2年前の春、転職直後で不慣れな仕事にあたふたしながら繁忙期の歓楽街を右往左往していた私は今、ネオンの消えかけた街が着実に死んでゆく様を只々どうしようもなく眺めている。


かつて週末や連休ともなると大勢の人で溢れ、所狭しと並ぶ種々雑多な飲み屋の看板たちが煌々と夜を照らしていた、そんな盛り場の光景は今や見る影も無い。
短期間で大多数の店がシャッターを閉め切った。店々の明かりが消え、最も駅に近い目抜き通りでさえ人影はまばらで、さながらゴーストタウンの如く静まり返っている。
閑散とした飲み屋街ほど見ていて虚しいものはない。よく見知った街だけに、成す術の無さがやるせないばかりだ。


ただまあ、身も蓋も無い事を言ってしまえば、だからと言って特別どうという事は無い。今までもこれからも、何が起ころうが起こるまいが、どんな状況下であれ結局は同じ事だ。と、私は思っている。

単純な話である。一会社員としてやれるだけの事しか出来ないが、毎月頂戴している給料分だけ、やれる限りの事はやるのだ。


自己紹介:一介の勤め人(在宅勤務不可能型)

本人としては至って普通の会社員を自負しているものの、周囲からは「サラリーマンにしては勤務形態が謎」との指摘を受けがちなので、一応簡単に前置きをしておく。

我が勤務先は〈朝/昼/夜〉の緩い三部制で回っている。朝と昼、昼と夜の枠がそれぞれ数時間ずつ重なり合うような格好だ。完全な24時間営業ではなく、深夜の数時間のみ完全に休止する。
破滅的な夜型人間の私は、このうち〈夜の部〉にフルタイムで勤めている。アルバイトも複数人稼働する、一日で最も大所帯の時間枠だ。

シフト制で週休2日の週5日勤務。
正月を除き、年中無休で営業している弊社には定休日や祝休日の概念など無い。よって冠婚葬祭など余程の事情が無い限り、週末は必ず出勤である。私は基本的に平日休みだ。日曜休みも取れなくはないのだが、私には家族もないし、自分の休日に何処へ行っても混んでいたり、逆に役所や業者が閉まっていたりするのが嫌いなので、今の所は全面的に同僚らに譲っている。


業務内容は BtoB/BtoC を問わず、末端の現場からオンラインサービスまで。
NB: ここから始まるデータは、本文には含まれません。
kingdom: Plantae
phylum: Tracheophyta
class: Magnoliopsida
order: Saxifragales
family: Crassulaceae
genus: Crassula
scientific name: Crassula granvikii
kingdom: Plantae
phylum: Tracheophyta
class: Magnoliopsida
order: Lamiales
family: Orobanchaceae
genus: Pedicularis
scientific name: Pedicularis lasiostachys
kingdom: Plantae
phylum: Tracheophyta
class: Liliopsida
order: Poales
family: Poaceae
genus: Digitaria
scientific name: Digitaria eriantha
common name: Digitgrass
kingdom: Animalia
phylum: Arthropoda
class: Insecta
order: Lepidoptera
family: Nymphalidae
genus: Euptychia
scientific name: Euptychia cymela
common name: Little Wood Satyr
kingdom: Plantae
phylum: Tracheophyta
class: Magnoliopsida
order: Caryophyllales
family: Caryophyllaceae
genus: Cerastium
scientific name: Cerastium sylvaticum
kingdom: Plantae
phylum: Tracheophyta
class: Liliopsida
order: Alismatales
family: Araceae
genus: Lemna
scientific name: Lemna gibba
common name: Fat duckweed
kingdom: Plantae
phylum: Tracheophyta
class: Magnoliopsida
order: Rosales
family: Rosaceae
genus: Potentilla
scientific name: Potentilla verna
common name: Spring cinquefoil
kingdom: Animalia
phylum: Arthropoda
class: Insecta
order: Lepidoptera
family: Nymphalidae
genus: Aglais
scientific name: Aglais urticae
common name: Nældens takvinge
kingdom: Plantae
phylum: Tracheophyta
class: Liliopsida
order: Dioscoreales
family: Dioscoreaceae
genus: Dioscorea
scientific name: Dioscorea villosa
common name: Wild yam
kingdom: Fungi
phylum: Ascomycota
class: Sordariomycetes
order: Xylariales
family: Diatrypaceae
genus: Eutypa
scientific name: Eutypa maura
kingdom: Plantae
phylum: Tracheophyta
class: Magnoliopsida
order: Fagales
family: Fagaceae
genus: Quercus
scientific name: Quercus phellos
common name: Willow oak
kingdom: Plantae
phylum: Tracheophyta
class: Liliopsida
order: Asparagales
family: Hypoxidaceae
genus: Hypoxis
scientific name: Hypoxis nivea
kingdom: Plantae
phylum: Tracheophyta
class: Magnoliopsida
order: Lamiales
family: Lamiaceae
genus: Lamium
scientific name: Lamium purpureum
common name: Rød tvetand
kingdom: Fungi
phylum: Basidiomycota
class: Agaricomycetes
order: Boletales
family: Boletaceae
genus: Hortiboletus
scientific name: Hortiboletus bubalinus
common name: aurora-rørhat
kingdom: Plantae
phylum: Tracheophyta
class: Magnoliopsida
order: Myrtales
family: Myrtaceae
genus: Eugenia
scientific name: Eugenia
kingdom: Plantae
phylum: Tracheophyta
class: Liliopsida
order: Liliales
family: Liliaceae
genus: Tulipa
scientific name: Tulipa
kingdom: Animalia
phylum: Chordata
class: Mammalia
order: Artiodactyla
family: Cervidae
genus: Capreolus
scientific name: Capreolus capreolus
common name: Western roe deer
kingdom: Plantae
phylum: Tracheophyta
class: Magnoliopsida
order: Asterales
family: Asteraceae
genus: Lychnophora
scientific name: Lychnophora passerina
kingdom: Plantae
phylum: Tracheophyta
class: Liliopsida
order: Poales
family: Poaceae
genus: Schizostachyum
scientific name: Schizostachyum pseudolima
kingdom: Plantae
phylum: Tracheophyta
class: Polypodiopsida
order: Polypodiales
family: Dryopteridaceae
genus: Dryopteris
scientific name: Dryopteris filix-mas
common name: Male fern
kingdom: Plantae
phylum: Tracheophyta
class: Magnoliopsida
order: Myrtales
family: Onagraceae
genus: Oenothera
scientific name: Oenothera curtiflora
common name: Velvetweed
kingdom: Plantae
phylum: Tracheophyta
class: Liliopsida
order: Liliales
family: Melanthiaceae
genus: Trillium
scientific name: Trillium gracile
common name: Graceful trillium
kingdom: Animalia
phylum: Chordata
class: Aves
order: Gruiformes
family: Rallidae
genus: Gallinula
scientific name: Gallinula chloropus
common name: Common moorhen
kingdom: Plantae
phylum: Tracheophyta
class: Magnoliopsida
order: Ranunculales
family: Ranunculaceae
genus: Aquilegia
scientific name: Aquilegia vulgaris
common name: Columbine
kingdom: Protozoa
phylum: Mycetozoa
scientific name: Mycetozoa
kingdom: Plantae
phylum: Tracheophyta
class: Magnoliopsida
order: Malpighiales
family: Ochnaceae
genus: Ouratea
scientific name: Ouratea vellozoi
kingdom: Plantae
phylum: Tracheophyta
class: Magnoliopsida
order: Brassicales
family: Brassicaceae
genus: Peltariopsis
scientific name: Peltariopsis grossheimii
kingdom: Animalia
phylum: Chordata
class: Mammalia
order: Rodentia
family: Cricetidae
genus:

メイン事業以外にも何かと色々手広くやっている会社ゆえ一言で説明するのが難しいが、おおよそ「卸・小売」「物流・配送」「接客・販売」あたりの仕事と思って頂いて差し支え無い。

要するに生活必需サービス関連の現場屋である。世の中で最も「常に動いていなければならない」仕事の一つだ。

どれだけ優秀な発案者がいて、生産者やエンジニアが素晴らしい商品を生み出し、種々の仲介業者が活躍し、完璧な流通フローが構築されていたとして、最終的に直接「顧客の元へ届ける」という工程が完了しない事には折角の過程も意味を成さない。
そしてこの「顧客へ届ける」という最終プロセスは往々にして、あくまで「実地で」「人と会い」「手ずから物品を扱って」初めて成立するものだ。遠隔では賄えないアナログな現場仕事、要するに我々の仕事である。


日常と非日常、個人的所感

そんな訳で、我々はいかなる状況下でも普通に出勤する。
雨が降ろうが槍が降ろうが、だ。
「平日」と「土日祝」の概念が無いのと同様、
「平常時」と「災害時」の区別も存在しない。

記録的な集中豪雨の時も、それで取引業者の工場が流された時も、災害級の酷暑の中、あるいは大型台風の接近で暴風警報が発令される中でも、自身の出勤日には通常通りに出勤する。

いかなる非常時であれ例外は無い。

感染症が流行したところで同じ事である。
いや寧ろ、気象災害に比べたら、まだ「感染せずに無事でいられる可能性」が残されているだけ多少マシな方かも知れない。

これが豪雨や台風だと、どう頑張っても逃れる事など物理的に120%不可能なのだ。
事務所から、あるいは社用車から一歩出た瞬間、頭から爪先まで全身くまなくずぶ濡れになる。完全防水の合羽を装備してみても、動いているうちに暴風で煽られ、隙間という隙間から雨水は侵入してくるものだ。似たような仕事をしている人には分かってもらえると思うが、どんなに慣れているつもりでも、雨は体温ごと体力を奪っていく。地面は滑るし、周囲の音が聞こえづらい上、視界も悪い。そこら中で緊急警報が鳴り響き、避難勧告や指示が出され、すぐ近くの川は今にも溢れそうで、方々から色々な物が吹き飛んでくる。
そんな中で普段通りに丸一日、事務所と客先を延々と往復し運転や荷運びをこなさなければならない宿命が絶対確実に決定しているのが、我々の〈 いつもの “非常時” 〉である。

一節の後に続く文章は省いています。